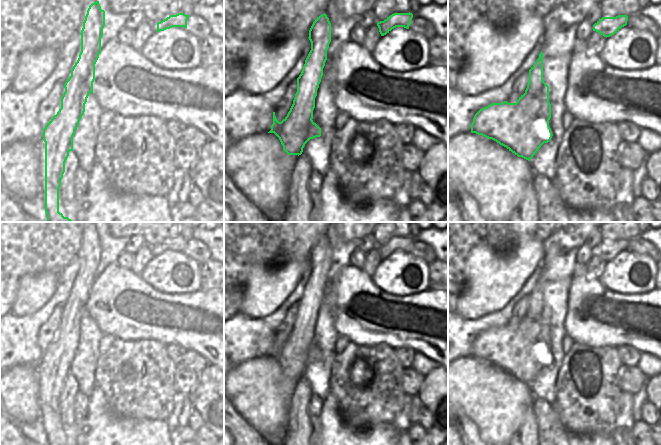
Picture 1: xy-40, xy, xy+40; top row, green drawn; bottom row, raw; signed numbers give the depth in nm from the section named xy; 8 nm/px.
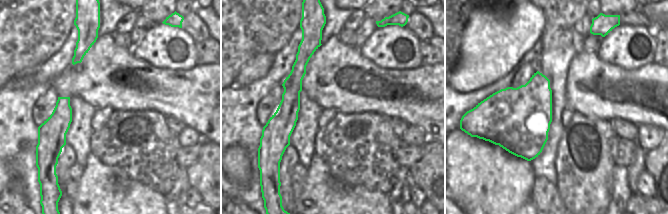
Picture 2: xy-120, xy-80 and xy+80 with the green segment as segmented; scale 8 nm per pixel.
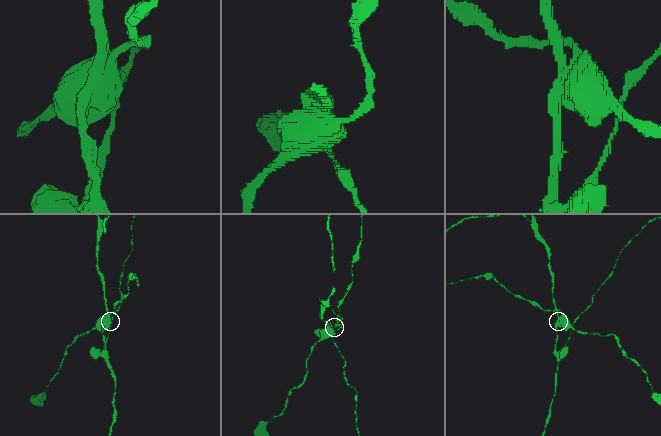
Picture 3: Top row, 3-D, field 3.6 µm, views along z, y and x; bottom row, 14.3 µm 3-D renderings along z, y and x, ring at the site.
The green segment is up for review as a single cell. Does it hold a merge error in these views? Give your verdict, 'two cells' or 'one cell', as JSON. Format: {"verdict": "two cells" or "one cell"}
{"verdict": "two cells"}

§ **ASSIGNMENT**: Repeat the line containing "Picture 3: Top" and all subsequent lines through the final line of the data, exactly and with no others.

§ **REPLY**:
Picture 3: Top row, 3-D, field 3.6 µm, views along z, y and x; bottom row, 14.3 µm 3-D renderings along z, y and x, ring at the site.
The green segment is up for review as a single cell. Does it hold a merge error in these views? Give your verdict, 'two cells' or 'one cell', as JSON. Format: {"verdict": "two cells" or "one cell"}
{"verdict": "two cells"}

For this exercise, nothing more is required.